Reputation: 1519
I was recently asked this system design question in an interview:
Let's suppose an application allows users to share articles from 3rd party sites with their connections. Assume all share actions go through a common code path on the app site (served by multiple servers in geographically diverse colos). Design a system to aggregate, in near-real time, the N most shared articles over the last five minutes, last hour and last day. Assume the number of unique shared articles per day is between 1M and 10M.
So I came up with below components:
Now I started talking about how data from existing service tier that handles share events will get to the aggregation servers? Possible solution was to use any messaging queue like Kafka here.
And interviewer asked me why you chose Kafka here and how Kafka will work like what topics you will create and how many partitions will it have. Since I was confuse so couldn't answer properly. Basically he was trying to get some idea on point-to-point vs publish-subscribe or push vs pull model?
Now I started talking about how Aggregation service operates. One solution I gave was to keep a collection of counters for each shared URL by 5 minute bucket for the last 24 hours (244 buckets per URL) As each share events happens, increment the current bucket and recompute the 5 min, hour, and day totals. Update Top-N lists as necessary. As each newly shared URL comes in, push out any URLs that haven't been updated in 24 hours. Now I think all this can be done on single machine.

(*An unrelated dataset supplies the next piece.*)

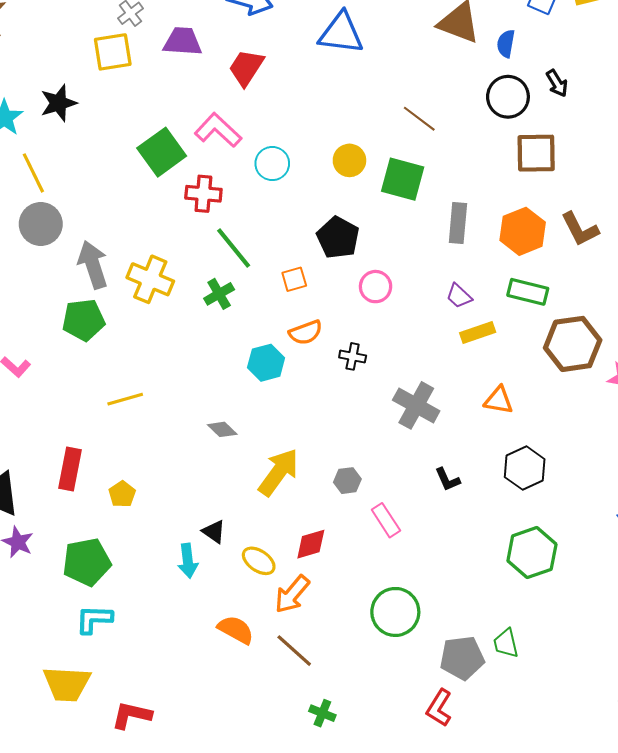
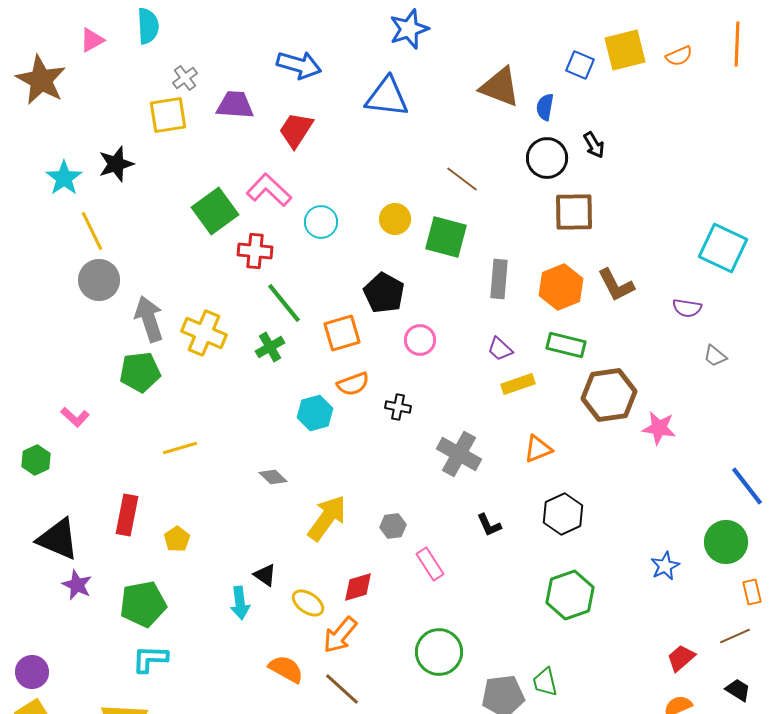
orange square: (294, 279) -> (342, 333), size x1.5
orange triangle: (499, 400) -> (538, 449), turned -32

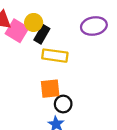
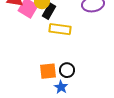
orange square: (50, 89) -> (48, 71), moved

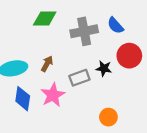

Interviewer asked me can this all be done on one machine? Also can maintenance of 1M-10M tracked shares be done on one machine? If not, how would you partition? What happens if it crashes and how will you recover? Basically I was confuse how Aggregation service will actually work here? How it is getting data from Kafka and what is going to do actually with those data.
Now for data store part, I don't think we need persistent data store here so I suggested we can use Redis with partitioning and redundancy.
Interviewer asked me how will you partition and have redundancy here? And how Redis instance will get updated from the entire flow and how Redis will be structured? I was confuse on this as well. I told him that we can write output from Aggregation service to these redis instance.
There were few things I was not able to answer since I am confuse on how the entire flow will work. Can someone help me understand how we can design a system like this in a distributed fashion? And what I should have answered for the questions that interviewer asked me.
Upvotes: 2
Views: 1328
Reputation: 15824
The intention of these questions is not to get ultimate answer for the problem. Instead check the competence and thought process of the interviewee. There is no point to be panic while answering these kind questions while facing tough follow up questions. Intention of the follow up questions is to guide you or give some hint for the interviewee.
I will try to share one probable answer for this problem. Assume I have s distributed persistent system like Cassandra. And I am going to maintain the status of sharing at any moment using my Cassandra infrastructure. I will maintain a Redis cluster ahead of persistence layer for LRU caching and maintain the buckets for 5 minutes, 1 hour and a day. Eviction will be configured using expire set. Now my aggregator service only need to address minimal data present within my Redis LRU cache. Set up a high through put distributed Kafka cluster will pump data from shared handler. And Kafka feed the data to Redis cluster and from there to Cassandra. To maintain the near real time output, we have to maintain the Kafka cluster throughput matching with it.
Upvotes: 2